Symptoms and Causes of Death
Before we talk about disposal options, it may be a good idea to know what to prepare for when the time to say goodbye to your snake comes. There are a few signs and conditions you’ll need to recognize and be on the lookout for as your snake’s age progresses. Here are a few signs that the time for goodbyes has finally arrived.
First, you’ll need to search for signs of severe illness. Lethargy and stargazing are two big signs. The word stargazing refers to when a snake holds unusually still and holds its head as though it’s looking to the sky. This is a sign of major discomfort and often major illness. Likewise, lethargy is a sure sign that something is seriously wrong.
There will be other physical signs as well. You may start to notice your snake giving off discharge either from its eyes or nose, and occasionally from its mouth if the gums are inflamed or infected.
You may also notice that the snake’s breathing is ragged and irregular. Snakes should be able to breathe from their nostrils completely silently. If it starts breathing from its mouth, this is also a sign that something is not right. It’s also likely indicative of serious discomfort.
Discoloration and spotting are both bad signs as well. If you start to see red or black spots on your snake’s skin or reddening/pinkish discoloration on the underbelly, that’s another sign that you need to check them into the doctor’s office. Don’t waste time in doing so; you’ll want to get the problem diagnosed sooner than later, especially if there’s a chance you could treat your pet.
When dying, snakes will often stop eating which is always a sad and bad sign. Sometimes when an animal is sick and/or old enough, it will simply give up. When this happens, it’s probably a good indication of the need for humane euthanization. Now, because you love your snake, euthanization might seem like a backward answer. In reality, however, putting your snake down might very well be the most merciful thing you can do.
Now that you’ve said goodbye to your scaly friend, the next step is deciding what to do with them. You want to do them justice and dispose of them as respectfully as you can. Don’t worry, though! Veterinary disposal, burial, and cremation are all fine options, let’s explore them a little better.
Call the Vet
Sometimes, no matter how much you love your snake, it’s can feel like too much to bear to carry out the disposal yourself and that’s okay. The easiest thing you could do is call your vet and ask them what to do with it. Often when you take pets in to have them put down, the vet will take care of the body for you.
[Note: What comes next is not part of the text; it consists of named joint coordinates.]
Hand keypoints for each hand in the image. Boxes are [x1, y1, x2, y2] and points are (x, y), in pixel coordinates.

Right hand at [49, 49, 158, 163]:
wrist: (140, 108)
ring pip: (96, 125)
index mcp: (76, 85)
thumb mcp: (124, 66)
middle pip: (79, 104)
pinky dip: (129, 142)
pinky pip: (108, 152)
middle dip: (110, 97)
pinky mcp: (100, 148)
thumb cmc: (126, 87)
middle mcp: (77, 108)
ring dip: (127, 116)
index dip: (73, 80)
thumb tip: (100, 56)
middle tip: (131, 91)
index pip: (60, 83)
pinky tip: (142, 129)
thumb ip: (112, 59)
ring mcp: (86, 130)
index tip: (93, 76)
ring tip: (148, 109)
Burial is the next easiest option. You may still need a vet’s help with this, but either way, you can arrange for your snake to be buried in a place that’s meaningful to you. The burial can be in one of a couple of places.
If you feel so inclined, you can do a little research and find the nearest pet cemetery to where you live. There, you can arrange to purchase a small plot and have your snake buried there. Mind you, it can be somewhat pricey to bury your pet at a cemetery. However, it can be nice to have a meaningful place to visit when your pet is no longer with you.
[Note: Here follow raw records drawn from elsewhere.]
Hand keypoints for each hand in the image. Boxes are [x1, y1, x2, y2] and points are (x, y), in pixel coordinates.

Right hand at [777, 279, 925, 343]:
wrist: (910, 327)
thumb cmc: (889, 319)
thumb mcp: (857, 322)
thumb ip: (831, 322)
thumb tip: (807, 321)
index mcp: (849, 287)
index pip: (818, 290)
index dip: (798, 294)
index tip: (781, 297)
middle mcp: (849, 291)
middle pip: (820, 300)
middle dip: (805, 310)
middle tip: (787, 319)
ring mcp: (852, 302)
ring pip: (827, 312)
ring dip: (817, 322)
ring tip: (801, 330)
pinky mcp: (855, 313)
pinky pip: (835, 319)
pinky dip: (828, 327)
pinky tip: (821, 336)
If you’d prefer not to spend $1,500 on a pet cemetery plot and/or you’d like to have your snake buried a little closer to home, you could always bury them on your property. You’ll have to be careful when you do this because you don’t want to bury the body in a place where it could poison, say, a water supply. However, it’ll be nice to have your snake close enough so you can “visit” them anytime you want.
The only thing that might prove difficult is finding an appropriate place to bury them. In some areas, certain laws and regulations might prevent you from being able to bury your snake where you’d like to on your property. You’ll have to work with your vet and perhaps some local officials to determine what will work.
Cremation is a fairly popular alternative to burial. You can either spread your snake’s ashes in a significant area or you can even keep them in an urn right in your home. This is not only a popular way to memorialize your snake, but it’s also a memorable and sentimental way to do so.
The only thing about cremation is that it can be quite expensive. Most often it will cost somewhere between $50-$150 but in some places, it can even be more expensive than that. If this is a cost you are prepared to pay, then, by all means, cremate your snake. Once you do, you can memorialize it in any way you see fit.